Im 14. Jahrhundert oder Anfang des 15. Jahrhunderts wurde die Kirche erhoben, um als Zuflucht während des Hundertjährigen Krieges zu dienen, eine zeitgemäße Modifikation der Fenster des südlichen transept. Diese Festung, sichtbar von den Ausläufern, die eine polygonale Erhebung unterstützen, zeigt die defensiven Anpassungen religiöser Gebäude in Konfliktzeiten.

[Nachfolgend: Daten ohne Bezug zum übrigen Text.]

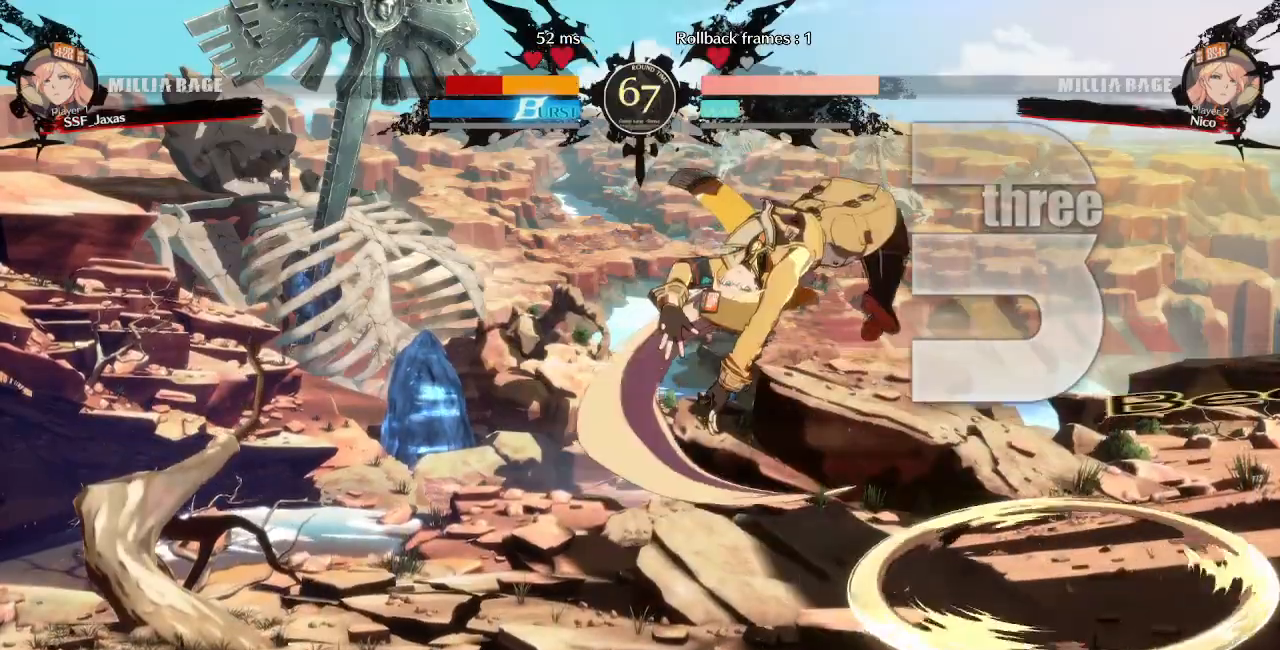
{"dt_ms": 500, "buttons": ["DPAD_UP", "DPAD_RIGHT"], "events": [[500, "DPAD_UP", "down"]]}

Die in cul-de-four gewölbte Apsis und das Kreuz des Transepten, bedeckt mit einer achteckigen Kuppel, bezeugen den architektonischen Reichtum des Denkmals.

Das Gebäude erlitt ein Feuer während der Kriege der Religion, eine gewalttätige Episode, die viele Orte der Anbetung in Frankreich markiert. Das aktuelle neoklassizistische Portal stammt aus dem Jahr 1834 und ersetzt ein ursprüngliches romanisches Portal. Die Kirche beherbergt 1974 ein historisches Denkmal, in dem die Bildhauerstädte verschiedener Motive (Menschenköpfe, Laub, Dreiecke) und mehrere Objekte, die in der Palissy-Basis erwähnt werden, ihre Bedeutung für das Erbe hervorheben.

Sein kreuzförmiger Plan, kombiniert mit einer halbkreisförmigen Apsis und einem Schiff mit kleinen Dimensionen, macht es zu einem seltenen Beispiel einer romanischen Kirche sowohl Pfarrgemeinde als auch Verteidigung. Die aufeinanderfolgenden Veränderungen, von mittelalterlichen Erhebungen bis zum Portal des 19. Jahrhunderts, spiegeln ihre Entwicklung im Verlauf der gemeinschaftlichen Bedürfnisse und historischen Gefahren wider.